Michael S. Lew
Professor, Deep Learning
Computer Science Department (LIACS)
Leiden University, Netherlands
https://press.liacs.nl/mlew/
Michael S. Lew is a Professor of Deep Learning at Leiden University. He is also the co-head of the Computational Imaging and Deep Learning Research Cluster and co-director of the LIACS Media Lab. He has over 200 multimedia and deep learning publications of which one paper is in the top 10 most cited papers out of the 17,000 published in the history of the ACM SIG Multimedia. Another was the most cited paper in the high impact neural network journal, Neurocomputing from 2018-2020. He has served on the ACM SIGMM Executive Board and the ACM SIGMM Steering Committee. He was the founding chair of the steering and executive committees for the ACM CIVR and ACM ICMR conferences and the founding editor-in-chief of the International Journal of Multimedia Information Retrieval (Springer and ACM SIGMM).
Title: Advances and Paradigms in DeepLearning
Deep learning approaches have become an important pillar for artificial intelligence and machine learning where major strides have been made in numerous well known grand challenge areas such as computer vision, object recognition, person identification, automatic driving, robotics, scientific imagery analysis and computer aided health diagnosis. In the first generation of CNN based deep learning methods, the primary goal was toward solving problems that had static conditions (e.g. single modality, fixed number of classes, whole image) and where very large training datasets were available. In the second generation, the scientists are relaxing those conditions and tackling problems such as small training datasets and incremental learning and forgetting. In this talk I introduce and discuss how we are taking early steps toward a better understanding of the fundamentals of deep learning approaches, proposing new neural architectures and tackling well known vision problems such as automatic image segmentation, object detection/recognition, combining multiple modalities using embedded spaces and learning incremental neural models where the number of classes can change.
The talk will be delivered online
Michael Lones
Associate Professor
School of Mathematical and Computer Sciences,
Heriot-Watt University, Edinburgh
http://www.macs.hw.ac.uk/~ml355/#
Michael Lones is an Associate Professor of Computer Science at Heriot-Watt University in Edinburgh, Scotland. He received his PhD from the University of York in 2003, and has spent the last 20 years or so working in the areas of machine learning and data science, authoring around 80 publications. His early research focused on evolutionary algorithms and biomedicine, but his interests have since broadened out to include other methodological and application areas, including neural networks, complex systems, robotics, and computer security. He is on the editorial boards for the journals BioSystems and Genetic Programming and Evolvable Machines, and is a Senior Member of the IEEE and a member of the IEEE Technical Committee on Bioinformatics and Bioengineering.
IAPR Invited Speaker
Title: Evolutionary algorithms and neural networks: a match made in heaven?

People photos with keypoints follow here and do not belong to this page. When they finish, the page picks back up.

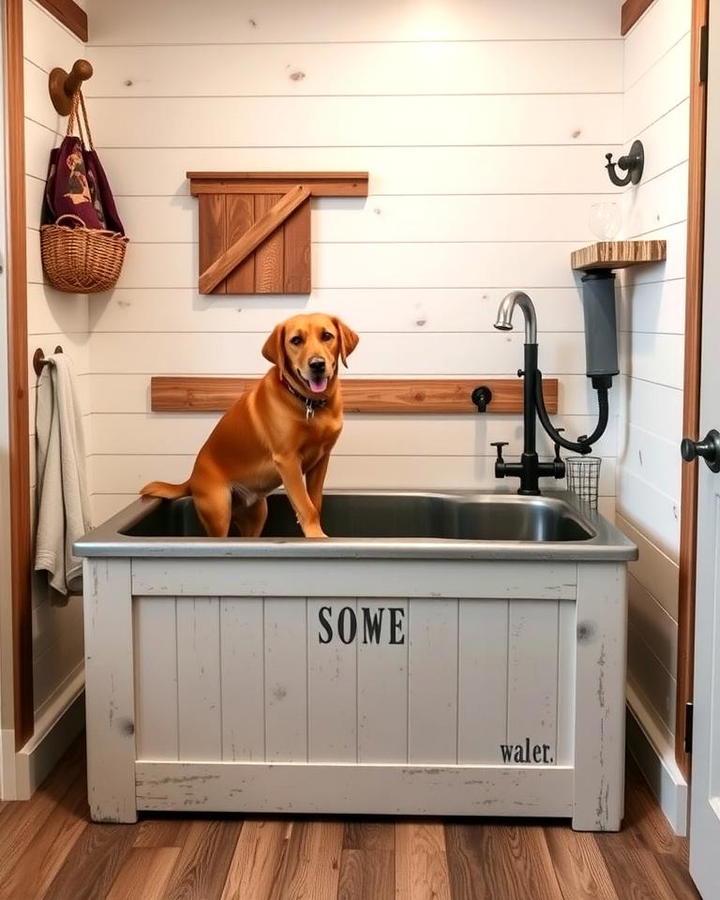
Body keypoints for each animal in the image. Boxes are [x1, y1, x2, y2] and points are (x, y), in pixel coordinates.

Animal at [139, 312, 358, 536]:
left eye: (327, 336)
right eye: (296, 340)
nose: (317, 364)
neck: (310, 403)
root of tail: (191, 478)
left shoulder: (321, 460)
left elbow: (315, 502)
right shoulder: (287, 460)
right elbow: (306, 506)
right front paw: (316, 535)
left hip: (258, 513)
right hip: (219, 511)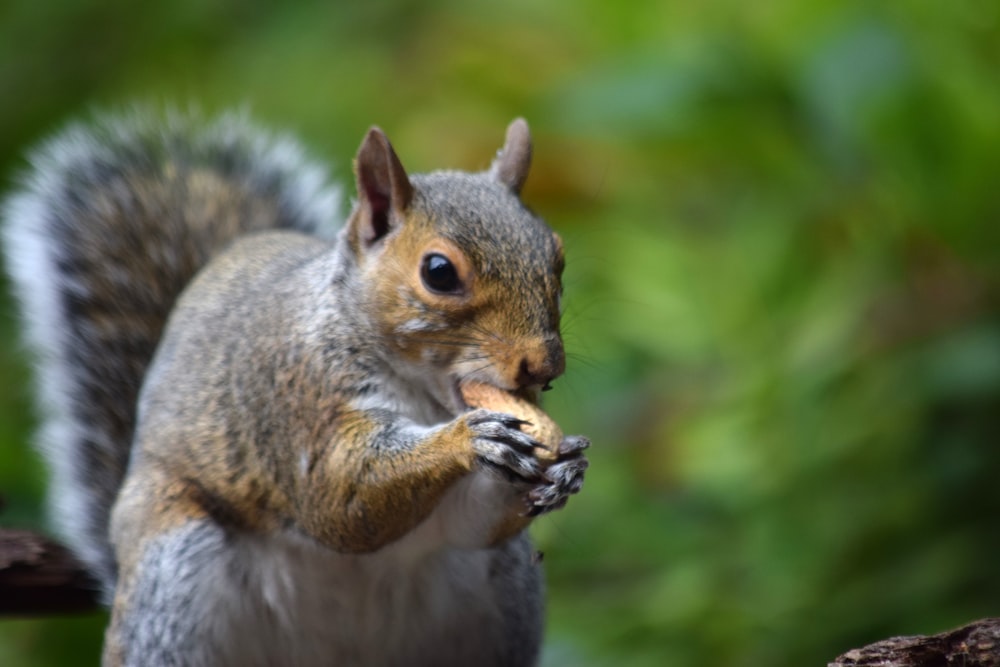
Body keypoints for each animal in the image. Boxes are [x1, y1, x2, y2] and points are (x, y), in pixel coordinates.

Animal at [3, 111, 588, 667]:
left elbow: (474, 525)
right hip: (173, 575)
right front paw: (470, 439)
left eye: (558, 257)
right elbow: (341, 498)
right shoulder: (297, 401)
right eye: (439, 271)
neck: (423, 396)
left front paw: (566, 467)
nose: (544, 365)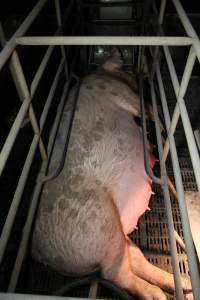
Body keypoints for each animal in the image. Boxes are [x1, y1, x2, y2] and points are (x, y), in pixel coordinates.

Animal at [32, 48, 192, 298]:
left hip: (118, 237)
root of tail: (38, 252)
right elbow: (146, 109)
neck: (103, 74)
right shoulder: (123, 94)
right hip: (102, 230)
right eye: (126, 68)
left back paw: (182, 284)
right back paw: (158, 294)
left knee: (135, 259)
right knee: (116, 275)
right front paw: (157, 119)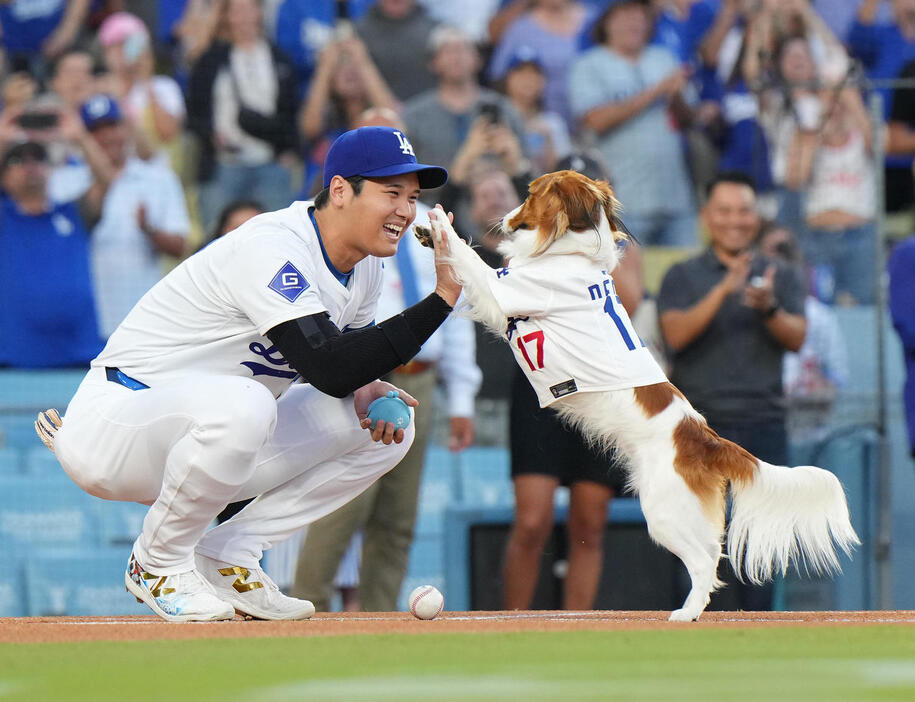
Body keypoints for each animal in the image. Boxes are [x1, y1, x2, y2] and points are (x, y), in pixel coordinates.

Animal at [422, 170, 860, 620]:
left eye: (529, 194)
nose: (503, 217)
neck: (571, 252)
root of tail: (705, 439)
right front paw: (425, 232)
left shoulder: (503, 293)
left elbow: (471, 260)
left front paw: (438, 224)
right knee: (710, 555)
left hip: (663, 511)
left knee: (704, 562)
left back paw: (685, 613)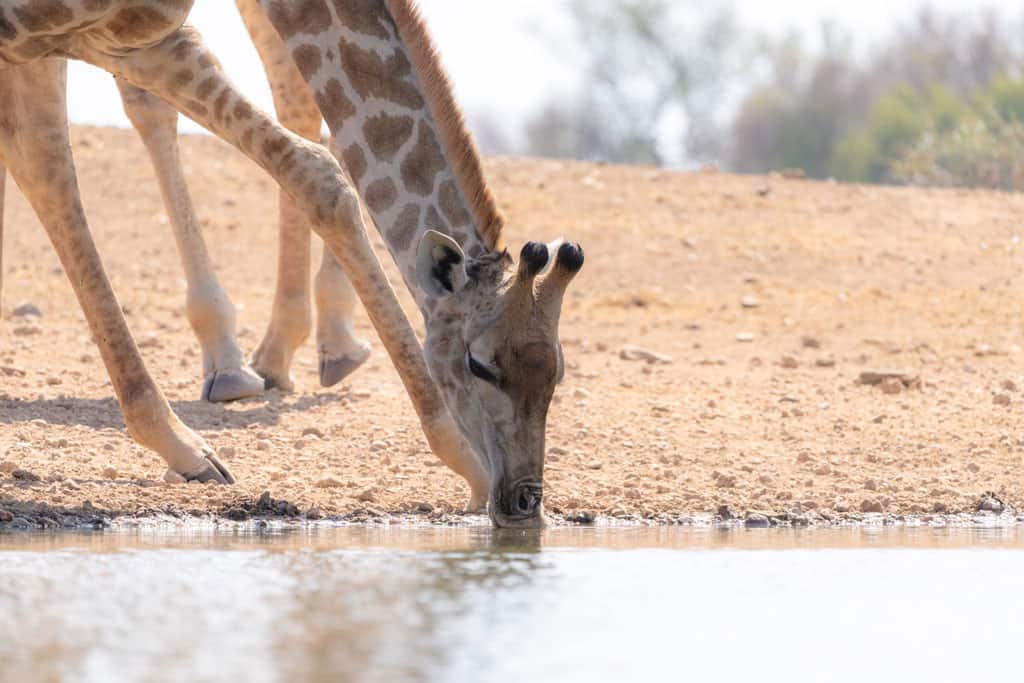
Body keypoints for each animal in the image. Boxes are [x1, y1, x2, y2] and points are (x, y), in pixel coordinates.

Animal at [2, 0, 585, 528]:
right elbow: (50, 160)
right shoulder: (51, 34)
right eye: (478, 364)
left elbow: (318, 171)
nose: (524, 500)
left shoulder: (126, 38)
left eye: (557, 370)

Evolutionary algorithms and neural networks both model processes that are fundamental to biological systems, and both are considered to be pillars of computational intelligence. Reflecting their biological origins, these two approaches are largely complementary, and there are many examples of successfully melding the two. In this talk, I’m going to focus on recent advances in evolutionary algorithms, and try to convince you why they are worth considering as either an adjunct or alternative to off-the-shelf neural network-based approaches.
The talk will be delivered in person.